DISFUNCIONES ACOMODATIVAS INFANTILES

Los niños y niñas con disfunciones acomodativas no tocan el trombón

Como sabemos, el signo típico de la presbicia es alejar el texto para buscar una mejor nitidez. Dado que el déficit acomodativo ‘estructural’ impide enfocar las letras con claridad a la distancia de lectura ‘normal’, es lo que también se conoce como ‘tocar el trombón’.

En cambio, la mayor parte de los niños y niñas con disfunciones acomodativas suelen utilizar una distancia de lectura corta y se encuentran más cómodos acercándose el texto a la nariz que manteniendo una distancia de lectura desahogada. Si esta condición no es la que hemos descrito antes, podemos encontrar valores de endoforia, con lo que el hecho de usar una distancia corta no viene por querer invitar al ojo no director a paseo, a efectos de evitar el esfuerzo de coordinarse con él, sino que, muy al contrario: ya le está bien utilizarlo.
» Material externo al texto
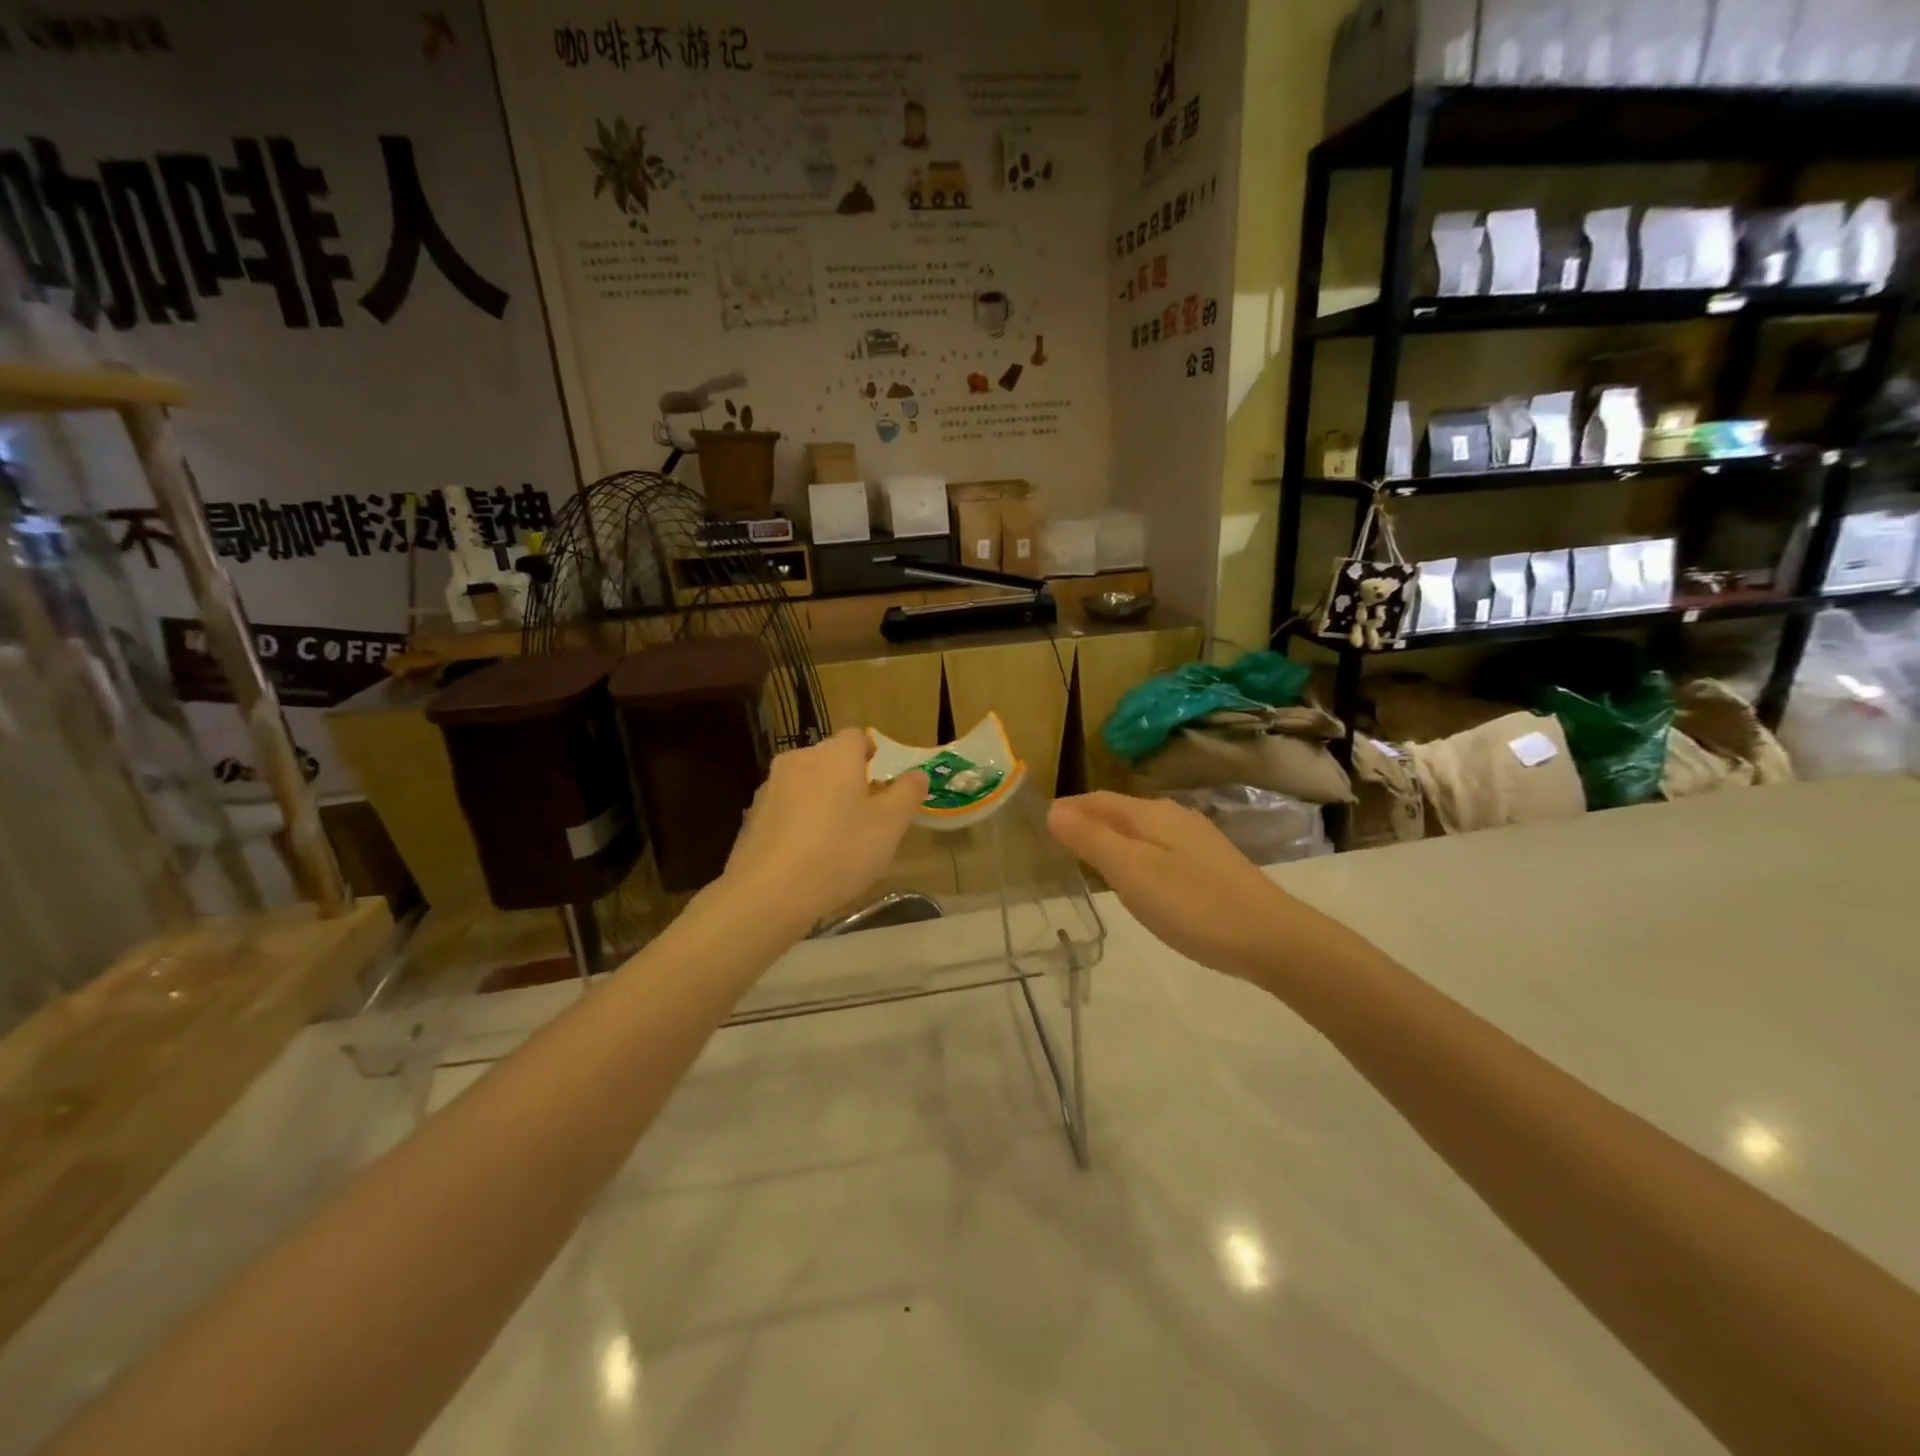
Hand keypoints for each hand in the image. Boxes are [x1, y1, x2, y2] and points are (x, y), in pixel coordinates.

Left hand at [722, 729, 927, 931]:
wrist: (770, 892)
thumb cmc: (840, 850)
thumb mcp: (890, 825)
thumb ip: (907, 794)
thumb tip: (917, 774)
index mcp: (834, 755)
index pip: (856, 737)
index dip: (871, 754)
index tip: (880, 781)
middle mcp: (799, 761)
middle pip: (828, 760)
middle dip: (846, 779)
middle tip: (864, 814)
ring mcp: (769, 789)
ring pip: (804, 785)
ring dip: (820, 801)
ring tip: (835, 839)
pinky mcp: (751, 818)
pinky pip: (784, 811)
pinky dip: (798, 824)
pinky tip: (806, 857)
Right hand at [1047, 792, 1321, 981]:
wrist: (1271, 937)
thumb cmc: (1192, 904)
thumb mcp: (1132, 872)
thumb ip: (1092, 839)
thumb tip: (1054, 809)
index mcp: (1150, 813)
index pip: (1097, 799)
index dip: (1069, 808)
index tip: (1040, 822)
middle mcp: (1173, 817)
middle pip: (1119, 810)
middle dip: (1088, 819)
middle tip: (1057, 841)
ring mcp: (1196, 840)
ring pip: (1140, 829)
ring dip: (1111, 837)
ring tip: (1087, 857)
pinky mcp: (1210, 864)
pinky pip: (1158, 847)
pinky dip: (1135, 853)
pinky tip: (1137, 875)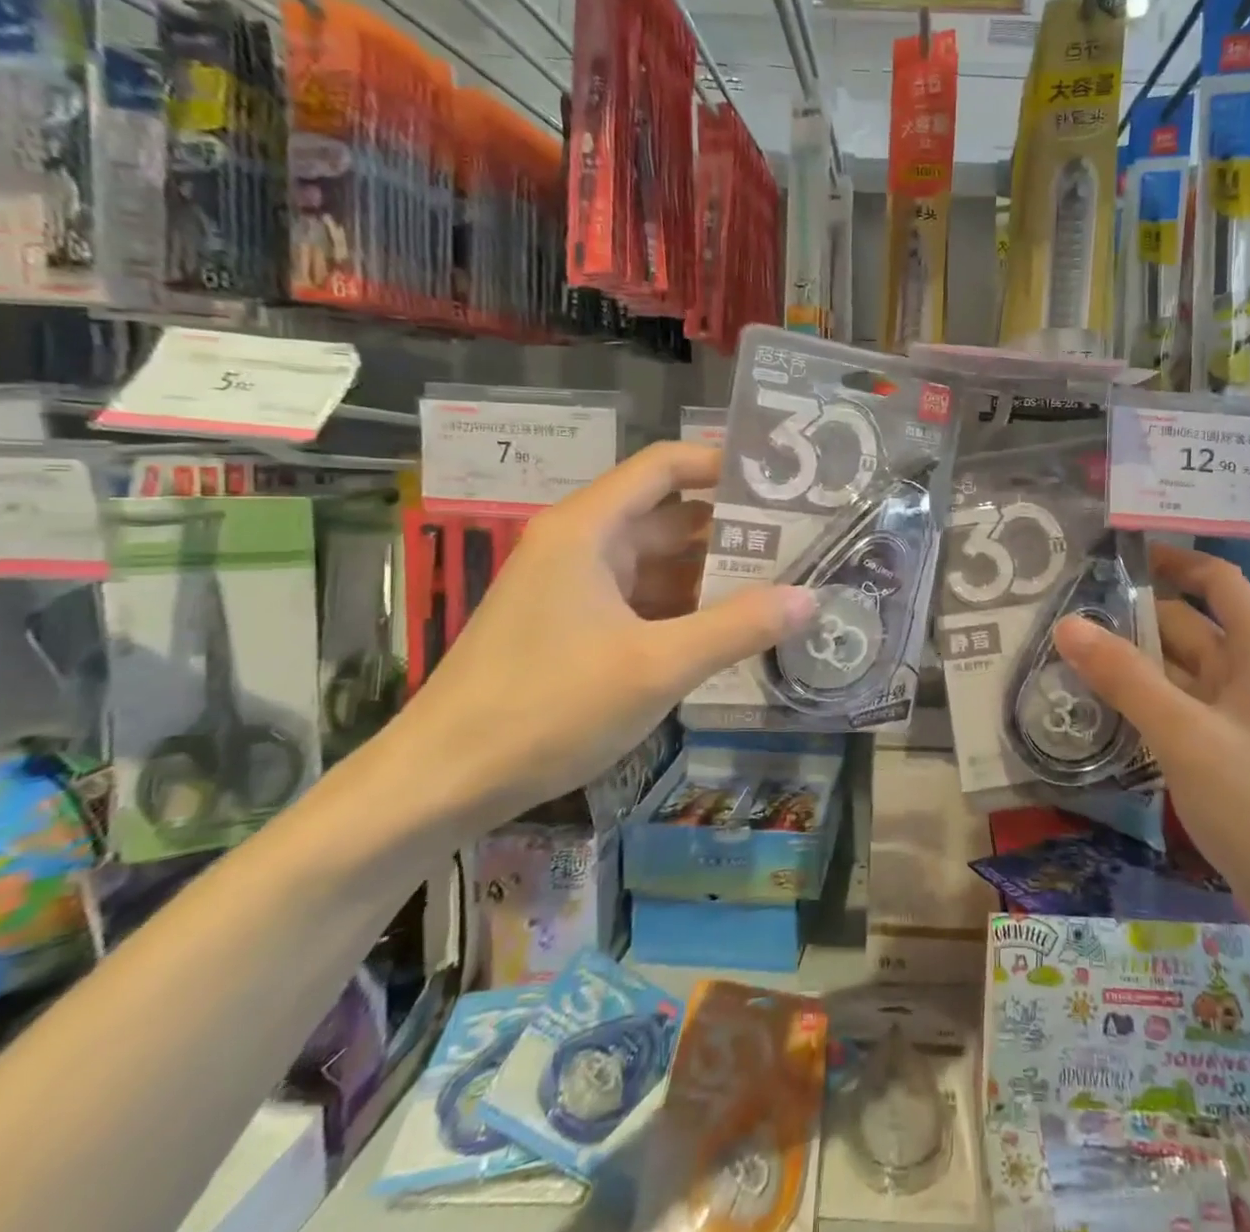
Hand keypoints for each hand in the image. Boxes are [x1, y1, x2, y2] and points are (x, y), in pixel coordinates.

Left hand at [379, 444, 816, 837]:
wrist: (439, 784)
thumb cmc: (545, 707)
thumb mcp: (655, 666)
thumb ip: (737, 628)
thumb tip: (811, 598)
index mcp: (589, 529)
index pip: (665, 467)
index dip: (723, 465)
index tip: (781, 483)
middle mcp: (581, 546)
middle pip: (669, 516)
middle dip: (733, 528)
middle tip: (802, 542)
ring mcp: (575, 589)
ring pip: (658, 564)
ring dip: (713, 574)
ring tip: (782, 584)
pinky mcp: (573, 628)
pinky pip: (642, 601)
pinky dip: (685, 609)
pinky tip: (731, 631)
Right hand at [1054, 544, 1249, 952]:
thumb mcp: (1186, 735)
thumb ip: (1125, 678)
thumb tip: (1067, 624)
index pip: (1213, 580)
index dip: (1169, 561)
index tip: (1111, 555)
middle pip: (1184, 626)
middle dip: (1129, 617)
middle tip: (1061, 612)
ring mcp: (1238, 716)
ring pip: (1175, 672)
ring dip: (1129, 664)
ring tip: (1062, 655)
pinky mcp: (1225, 753)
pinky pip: (1176, 711)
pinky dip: (1141, 704)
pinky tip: (1096, 708)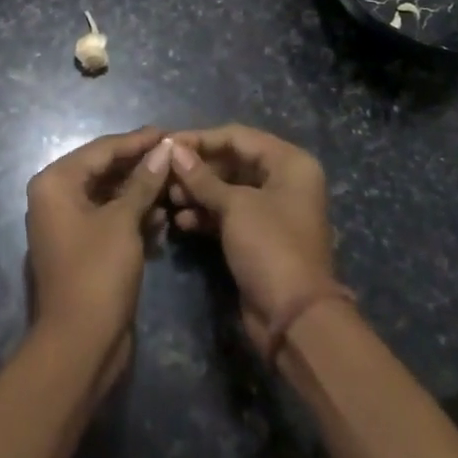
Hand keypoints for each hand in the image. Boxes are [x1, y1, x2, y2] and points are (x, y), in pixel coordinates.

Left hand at [25, 128, 172, 363]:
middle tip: (176, 156)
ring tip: (175, 185)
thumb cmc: (97, 273)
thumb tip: (164, 148)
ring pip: (109, 196)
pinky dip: (133, 217)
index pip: (102, 149)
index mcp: (55, 182)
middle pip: (104, 170)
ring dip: (140, 192)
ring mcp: (67, 225)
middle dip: (140, 166)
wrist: (79, 346)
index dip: (137, 140)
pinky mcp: (82, 248)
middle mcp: (55, 197)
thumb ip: (143, 181)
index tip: (169, 132)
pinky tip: (163, 218)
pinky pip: (109, 220)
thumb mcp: (123, 221)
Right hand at [167, 125, 338, 351]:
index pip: (237, 137)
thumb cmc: (270, 247)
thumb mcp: (235, 206)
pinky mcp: (258, 237)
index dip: (201, 139)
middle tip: (163, 173)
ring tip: (167, 198)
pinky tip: (180, 221)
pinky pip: (228, 214)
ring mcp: (271, 210)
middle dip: (197, 168)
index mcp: (289, 163)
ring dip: (197, 192)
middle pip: (232, 161)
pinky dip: (205, 215)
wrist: (294, 319)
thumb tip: (173, 149)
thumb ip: (202, 177)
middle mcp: (284, 180)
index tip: (166, 143)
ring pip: (227, 189)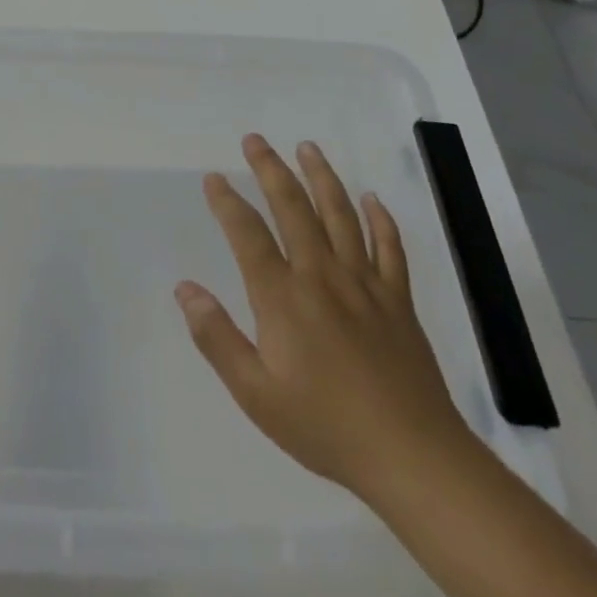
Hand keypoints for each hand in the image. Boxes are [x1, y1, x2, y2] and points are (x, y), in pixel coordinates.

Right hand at [175, 134, 470, 506]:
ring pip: (340, 215)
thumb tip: (184, 289)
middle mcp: (321, 276)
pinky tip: (372, 199)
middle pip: (293, 208)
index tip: (214, 178)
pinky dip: (381, 219)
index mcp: (283, 297)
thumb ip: (217, 337)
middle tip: (254, 140)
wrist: (412, 456)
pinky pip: (390, 248)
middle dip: (270, 169)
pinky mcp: (398, 300)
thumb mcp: (256, 394)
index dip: (227, 202)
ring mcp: (365, 284)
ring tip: (307, 147)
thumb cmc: (325, 426)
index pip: (248, 234)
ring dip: (321, 176)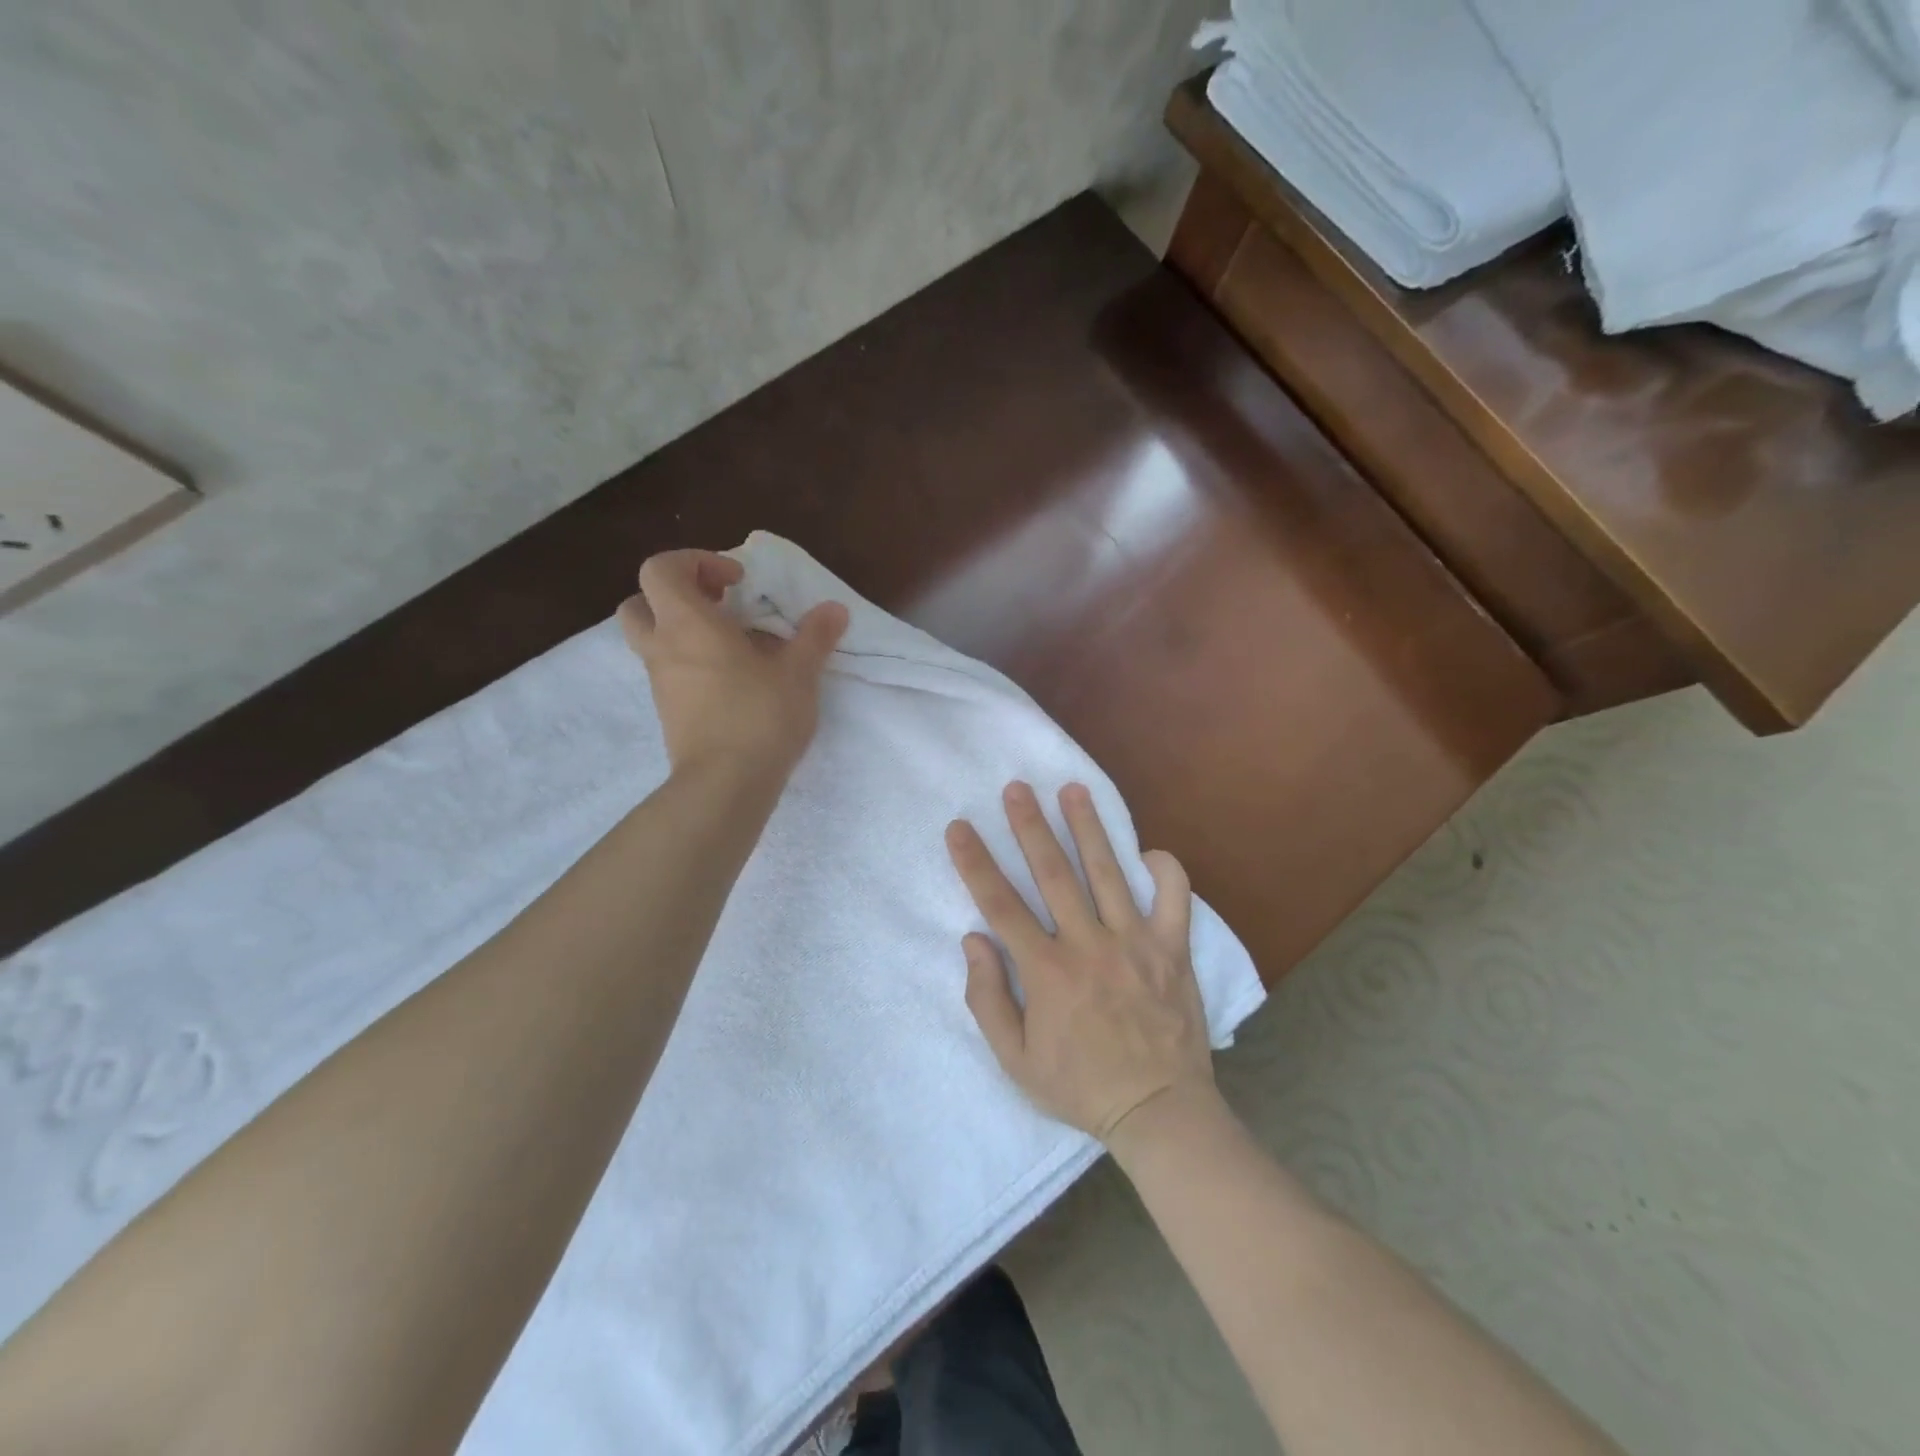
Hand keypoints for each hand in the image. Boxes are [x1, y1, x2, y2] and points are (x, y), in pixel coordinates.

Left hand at [618, 550, 848, 778]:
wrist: (726, 784)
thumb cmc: (760, 716)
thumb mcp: (799, 672)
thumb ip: (815, 636)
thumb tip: (834, 609)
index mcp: (687, 624)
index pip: (661, 569)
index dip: (695, 562)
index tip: (736, 581)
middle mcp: (663, 648)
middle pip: (639, 603)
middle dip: (675, 596)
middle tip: (717, 607)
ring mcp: (661, 684)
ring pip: (652, 641)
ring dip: (683, 632)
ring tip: (733, 647)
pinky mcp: (669, 714)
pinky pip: (670, 674)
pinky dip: (691, 665)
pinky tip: (734, 682)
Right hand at [945, 781, 1215, 1142]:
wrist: (1160, 1111)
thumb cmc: (1081, 1086)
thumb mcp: (1016, 1060)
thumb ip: (988, 1000)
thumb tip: (973, 940)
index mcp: (1047, 972)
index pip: (1000, 905)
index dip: (975, 863)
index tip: (959, 828)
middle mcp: (1089, 946)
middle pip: (1053, 873)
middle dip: (1030, 825)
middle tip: (1017, 788)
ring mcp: (1136, 943)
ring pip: (1107, 872)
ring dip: (1088, 827)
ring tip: (1073, 790)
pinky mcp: (1174, 949)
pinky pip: (1175, 898)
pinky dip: (1165, 870)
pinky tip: (1147, 851)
Del mismo modo que se dice “¿qué fue primero: el huevo o la gallina?”, podríamos preguntarnos si el uso de una distancia corta provocó la endoforia o si la endoforia favoreció el uso de una distancia corta. En cualquier caso, la cuestión es por qué se acercan al leer los niños y niñas si sufren dificultades para mantener una acomodación poco eficiente a distancias cortas.

 

Otra apariencia que no es

En primer lugar, hay que recordar que las disfunciones acomodativas infantiles no afectan a la estructura del sistema, como es el caso de la presbicia del adulto, sino su función. En consecuencia, el efecto sobre el sistema es diferente.

Una disfunción acomodativa infantil puede fluctuar: no siempre debe mantenerse en valores que impidan enfocar a distancias cortas. Al tratarse de una afectación del software visual, puede mantenerse mejor o peor según el día, el momento del día, el tipo de actividad o el estado de fatiga del niño o niña.

La insuficiencia de convergencia describe la dificultad de mantener los ojos centrados sobre el objeto de atención, debido a una tendencia mayor de la normal a divergir en condiciones de reposo

En cualquier caso, la prioridad práctica del sistema no es tanto buscar la definición perfecta de las imágenes percibidas como buscar su identificación. Al reducir la distancia de lectura, los caracteres observados se ven mayores, lo que produce un efecto de magnificación que determina la posibilidad de identificar las letras con más facilidad, aunque sea en condiciones de borrón relativo. Salvando las distancias, es como la persona con baja agudeza visual, que utiliza una distancia muy corta para leer.

Como es previsible, los niños y niñas con disfunciones acomodativas no son precisamente bestias lectoras. Con la solución de acercarse para identificar con menos esfuerzo lo que perciben como mayor ya tienen bastante.

La ausencia de referencias determina que la anomalía se convierta en normalidad. El niño o la niña que se acerca ya sea para buscar la supresión monocular en una insuficiencia de convergencia o para buscar la magnificación de unos caracteres demasiado pequeños, para enfocarlos a una distancia normal se les alerta, en el mejor de los casos, de que se alejen.

La familia y los docentes no prevén la posibilidad de que sufran una disfunción visual de cerca a la que parecen no tener derecho; por ello, la información y la divulgación son fundamentales en nuestro papel como ópticos optometristas.

 

Este artículo se publicó en febrero de 2024 en la revista Optometristes.cat número 32.